Excerpted records
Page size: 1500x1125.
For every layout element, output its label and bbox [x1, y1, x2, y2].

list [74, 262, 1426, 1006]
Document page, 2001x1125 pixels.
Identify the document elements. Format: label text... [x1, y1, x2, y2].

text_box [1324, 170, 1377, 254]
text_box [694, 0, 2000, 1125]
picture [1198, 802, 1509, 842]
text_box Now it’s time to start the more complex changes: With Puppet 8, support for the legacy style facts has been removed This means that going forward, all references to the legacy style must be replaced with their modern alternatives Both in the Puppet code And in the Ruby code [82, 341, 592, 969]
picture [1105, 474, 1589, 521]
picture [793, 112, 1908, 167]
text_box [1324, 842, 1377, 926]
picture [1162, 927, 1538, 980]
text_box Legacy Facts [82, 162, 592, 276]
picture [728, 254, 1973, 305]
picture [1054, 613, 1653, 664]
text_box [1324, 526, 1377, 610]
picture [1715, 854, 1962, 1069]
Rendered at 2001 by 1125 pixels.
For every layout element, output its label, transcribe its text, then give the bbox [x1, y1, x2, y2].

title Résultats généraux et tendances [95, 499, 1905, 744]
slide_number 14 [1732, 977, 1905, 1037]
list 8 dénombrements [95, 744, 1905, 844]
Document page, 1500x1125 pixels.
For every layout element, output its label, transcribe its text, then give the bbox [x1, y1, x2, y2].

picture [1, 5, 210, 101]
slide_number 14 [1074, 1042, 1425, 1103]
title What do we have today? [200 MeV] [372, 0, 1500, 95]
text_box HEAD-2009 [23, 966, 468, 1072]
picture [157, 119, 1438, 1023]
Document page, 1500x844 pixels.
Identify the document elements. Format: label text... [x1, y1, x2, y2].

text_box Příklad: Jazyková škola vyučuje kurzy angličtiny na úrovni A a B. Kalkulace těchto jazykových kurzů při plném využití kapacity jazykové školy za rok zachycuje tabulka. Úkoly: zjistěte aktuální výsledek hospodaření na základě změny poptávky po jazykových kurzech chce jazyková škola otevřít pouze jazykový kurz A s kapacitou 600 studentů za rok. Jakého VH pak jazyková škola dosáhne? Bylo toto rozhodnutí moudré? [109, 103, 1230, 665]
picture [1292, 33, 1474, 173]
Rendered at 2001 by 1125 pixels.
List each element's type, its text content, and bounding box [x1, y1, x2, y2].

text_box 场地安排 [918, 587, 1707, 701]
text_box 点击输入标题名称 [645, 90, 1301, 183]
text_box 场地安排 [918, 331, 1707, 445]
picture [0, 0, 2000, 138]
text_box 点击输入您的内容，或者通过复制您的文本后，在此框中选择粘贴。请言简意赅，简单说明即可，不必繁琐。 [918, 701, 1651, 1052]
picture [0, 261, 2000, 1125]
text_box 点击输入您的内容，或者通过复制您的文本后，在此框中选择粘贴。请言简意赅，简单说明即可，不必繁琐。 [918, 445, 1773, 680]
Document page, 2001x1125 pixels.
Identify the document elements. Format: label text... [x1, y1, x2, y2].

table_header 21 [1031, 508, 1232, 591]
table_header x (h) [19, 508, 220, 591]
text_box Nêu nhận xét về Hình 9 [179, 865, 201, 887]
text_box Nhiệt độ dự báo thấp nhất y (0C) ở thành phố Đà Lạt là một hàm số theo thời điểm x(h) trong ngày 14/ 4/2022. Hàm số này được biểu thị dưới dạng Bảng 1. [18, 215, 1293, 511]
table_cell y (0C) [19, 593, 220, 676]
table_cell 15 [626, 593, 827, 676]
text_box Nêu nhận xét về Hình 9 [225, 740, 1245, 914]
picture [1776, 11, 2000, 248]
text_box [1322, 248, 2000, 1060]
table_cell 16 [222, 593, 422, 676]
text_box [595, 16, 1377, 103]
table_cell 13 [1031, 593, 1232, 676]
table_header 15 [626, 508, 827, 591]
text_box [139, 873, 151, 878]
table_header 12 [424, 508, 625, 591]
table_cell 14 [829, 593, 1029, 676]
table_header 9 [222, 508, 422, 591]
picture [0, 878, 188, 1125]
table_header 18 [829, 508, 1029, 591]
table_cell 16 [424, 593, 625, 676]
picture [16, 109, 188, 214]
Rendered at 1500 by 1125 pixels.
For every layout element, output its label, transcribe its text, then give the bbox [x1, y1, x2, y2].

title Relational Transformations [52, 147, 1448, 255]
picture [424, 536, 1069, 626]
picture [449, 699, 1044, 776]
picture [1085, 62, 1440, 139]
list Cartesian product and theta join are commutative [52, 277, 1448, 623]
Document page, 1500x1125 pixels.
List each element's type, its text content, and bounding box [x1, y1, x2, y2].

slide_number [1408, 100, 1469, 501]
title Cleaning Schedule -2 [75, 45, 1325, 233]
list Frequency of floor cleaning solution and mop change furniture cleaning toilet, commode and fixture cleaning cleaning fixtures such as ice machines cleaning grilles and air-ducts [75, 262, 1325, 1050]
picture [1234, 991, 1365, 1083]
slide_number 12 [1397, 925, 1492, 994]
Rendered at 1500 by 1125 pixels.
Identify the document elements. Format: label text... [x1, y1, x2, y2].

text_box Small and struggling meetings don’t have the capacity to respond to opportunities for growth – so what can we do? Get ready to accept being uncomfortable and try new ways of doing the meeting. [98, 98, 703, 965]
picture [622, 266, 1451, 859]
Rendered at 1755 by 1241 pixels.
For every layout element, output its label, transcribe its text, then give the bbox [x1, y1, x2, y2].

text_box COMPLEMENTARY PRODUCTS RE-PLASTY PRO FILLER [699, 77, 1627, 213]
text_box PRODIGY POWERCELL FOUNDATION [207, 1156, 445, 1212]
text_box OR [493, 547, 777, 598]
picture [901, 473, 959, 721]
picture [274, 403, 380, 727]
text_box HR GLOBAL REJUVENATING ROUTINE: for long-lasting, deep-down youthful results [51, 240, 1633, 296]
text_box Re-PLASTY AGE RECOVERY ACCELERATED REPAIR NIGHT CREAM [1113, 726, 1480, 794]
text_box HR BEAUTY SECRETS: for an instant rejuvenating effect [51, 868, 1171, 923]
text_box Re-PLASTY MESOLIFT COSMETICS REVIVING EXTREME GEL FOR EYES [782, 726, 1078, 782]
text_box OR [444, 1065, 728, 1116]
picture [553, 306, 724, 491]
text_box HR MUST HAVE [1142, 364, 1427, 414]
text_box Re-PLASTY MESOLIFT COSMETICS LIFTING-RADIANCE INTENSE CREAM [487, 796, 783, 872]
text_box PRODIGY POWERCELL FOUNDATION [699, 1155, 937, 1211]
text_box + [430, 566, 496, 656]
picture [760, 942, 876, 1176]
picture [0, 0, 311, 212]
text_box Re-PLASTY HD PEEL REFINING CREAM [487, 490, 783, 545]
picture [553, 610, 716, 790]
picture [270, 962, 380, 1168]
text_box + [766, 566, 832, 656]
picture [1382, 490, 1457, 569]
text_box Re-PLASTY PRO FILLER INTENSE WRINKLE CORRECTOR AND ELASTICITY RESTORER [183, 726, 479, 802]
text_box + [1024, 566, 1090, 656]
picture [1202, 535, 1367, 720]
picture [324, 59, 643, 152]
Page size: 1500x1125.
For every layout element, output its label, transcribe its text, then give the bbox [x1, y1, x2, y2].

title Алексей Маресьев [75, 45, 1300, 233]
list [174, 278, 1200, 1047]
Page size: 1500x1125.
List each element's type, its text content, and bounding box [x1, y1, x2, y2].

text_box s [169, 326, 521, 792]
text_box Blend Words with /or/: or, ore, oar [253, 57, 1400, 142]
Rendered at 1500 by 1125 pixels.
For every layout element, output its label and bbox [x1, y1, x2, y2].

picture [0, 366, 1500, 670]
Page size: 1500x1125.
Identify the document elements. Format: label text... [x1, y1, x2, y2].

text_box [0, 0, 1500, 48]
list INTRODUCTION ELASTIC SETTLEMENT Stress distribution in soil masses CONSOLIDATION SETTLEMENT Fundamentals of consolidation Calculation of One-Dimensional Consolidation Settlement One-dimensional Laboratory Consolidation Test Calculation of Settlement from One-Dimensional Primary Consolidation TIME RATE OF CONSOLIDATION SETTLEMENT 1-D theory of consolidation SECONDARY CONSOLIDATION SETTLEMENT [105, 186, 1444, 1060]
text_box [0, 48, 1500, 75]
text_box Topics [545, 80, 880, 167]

Work to complete
From the first line of the material above down to the line with "Document page, 1500x844 pixels.", output each line exactly; include both of those lines and add no others.

Solution to this problem
Page size: 1500x1125.
For every layout element, output its label and bbox [x1, y1, x2, y2].

list [74, 262, 1426, 1006]
Document page, 2001x1125 pixels.
Identify the document elements. Format: label text... [x1, y1, x2, y2].

text_box [1324, 170, 1377, 254]
text_box [694, 0, 2000, 1125]
picture [1198, 802, 1509, 842]
text_box Now it’s time to start the more complex changes: With Puppet 8, support for the legacy style facts has been removed This means that going forward, all references to the legacy style must be replaced with their modern alternatives Both in the Puppet code And in the Ruby code [82, 341, 592, 969]
picture [1105, 474, 1589, 521]
picture [793, 112, 1908, 167]
text_box [1324, 842, 1377, 926]
picture [1162, 927, 1538, 980]
text_box Legacy Facts [82, 162, 592, 276]
picture [728, 254, 1973, 305]
picture [1054, 613, 1653, 664]
text_box [1324, 526, 1377, 610]
picture [1715, 854, 1962, 1069]
Rendered at 2001 by 1125 pixels.
For every layout element, output its label, transcribe its text, then give the bbox [x1, y1, x2, y2].

title Résultats généraux et tendances [95, 499, 1905, 744]
slide_number 14 [1732, 977, 1905, 1037]
list 8 dénombrements [95, 744, 1905, 844]
Document page, 1500x1125 pixels.
For every layout element, output its label, transcribe its text, then give the bbox [x1, y1, x2, y2].

picture [1, 5, 210, 101]
slide_number 14 [1074, 1042, 1425, 1103]
title What do we have today? [200 MeV] [372, 0, 1500, 95]
text_box HEAD-2009 [23, 966, 468, 1072]
picture [157, 119, 1438, 1023]
Document page, 1500x844 pixels.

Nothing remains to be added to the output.